## [Excerpt]

━━━━━━━━━━━━━━━━

Thursday, November 13, 2014

example of qualitative analysis



 In the following example, I produce an example of how to do the first 20% of the paper, along with the analysis of one of the 5 tables.  The analysis for the other tables repeats what you did for the first table.
I used more than the absolute minimum of quotes, and its probably a bit longer than the minimum too. 

You can see the video of how I produced the following analysis, here:
https://www.dropbox.com/s/m25vuz6i9sse7th/nvivo%202014%20part%201.mp4?dl=0

 Introduction: analyzing unstructured transcripts
When analyzing the unstructured homeless transcripts, one of the first things that became visible was the theme of decisions, such as suggesting that people become homeless through an individual decision in their life. To do hand coding, I opened in vivo, and imported the unstructured transcript. Then I double clicked on the transcript, and read through the transcript, Intel I found the theme of decisions. Then I highlighted a few passages that were examples of the theme of decisions. These is my node for decisions. One person said that homelessness is a lifestyle decision, “I think it is a decision a lot of people make themselves and especially for pan handling too. I think it is more of a lifestyle decision.”   Another quote said that homelessness occurs when people decide that they don’t want to succeed in life,
I feel that homelessness at times is based upon a person and themselves and whether or not they want to succeed in life, and whether or not they want to be homeless. Overall I feel like they can do something about it and get themselves out of homelessness; as well as having helping family members help them out.

Some people seem to suggest that the decision was being hampered by some sort of problem, such as this person who implied that drugs made it hard for people to make good decisions,  If they are druggies or any of that, I feel like they themselves can get themselves out of that and pull themselves together to be successful in life."  Another quote elaborates on the same idea by suggesting that drugs or gambling or some other type of money problem may have caused homelessness, but still people chose to put themselves there,
                 In a lot of homeless situations, I feel like its someone in a situation who put themselves there. As in, they have  a drug problem, they have a gambling, or money spending problem. In some cases I understand that they may have a chemical imbalance in them, or some sort of mental disability that prevents them from getting the motivation to get up and go every day. This is the case in some situations, but most situations I see is people asking for drugs or money. Especially money, for drugs or alcohol. But when I try to buy them food or offer them food I already bought they don't want it. Only in a hand full of cases in my life, and I'm 25, did they want food. It's because they have a drug problem, and no one's going to tell them to be over their drug problem except for themselves.

━━━━━━━━━━━━━━━━

## [Supplied information]
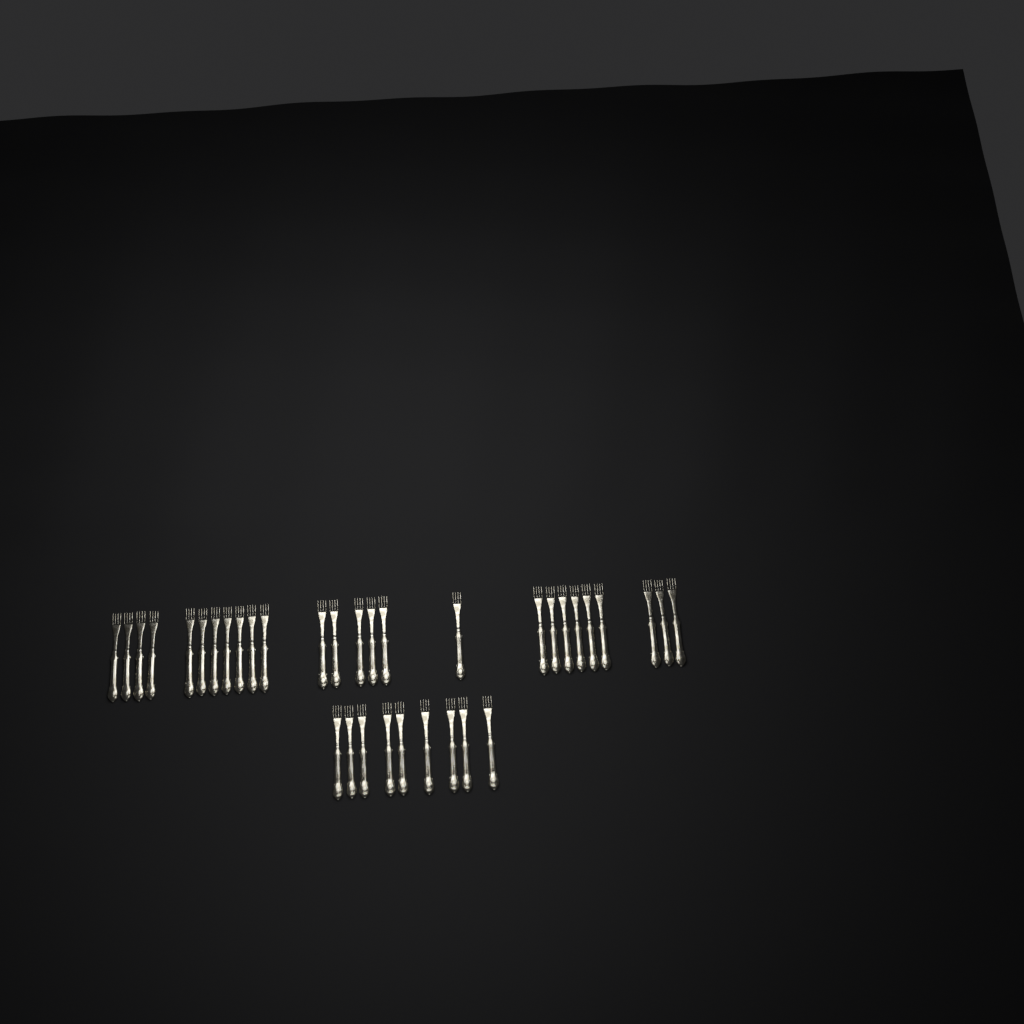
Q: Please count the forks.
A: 35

━━━━━━━━━━━━━━━━

## [What is asked]
• 1. Extract the passage of the qualitative analysis example that begins at the words "In the following" and stops after "the minimum too.", copying it without changes.
• 2. In the qualitative analysis example, how much of the paper does the writer's demonstration cover?

## [Final results]
• 1.
In the following example, I produce an example of how to do the first 20% of the paper, along with the analysis of one of the 5 tables.  The analysis for the other tables repeats what you did for the first table.
I used more than the absolute minimum of quotes, and its probably a bit longer than the minimum too.

• 2. The first 20% of the paper, along with the analysis of one of the 5 tables.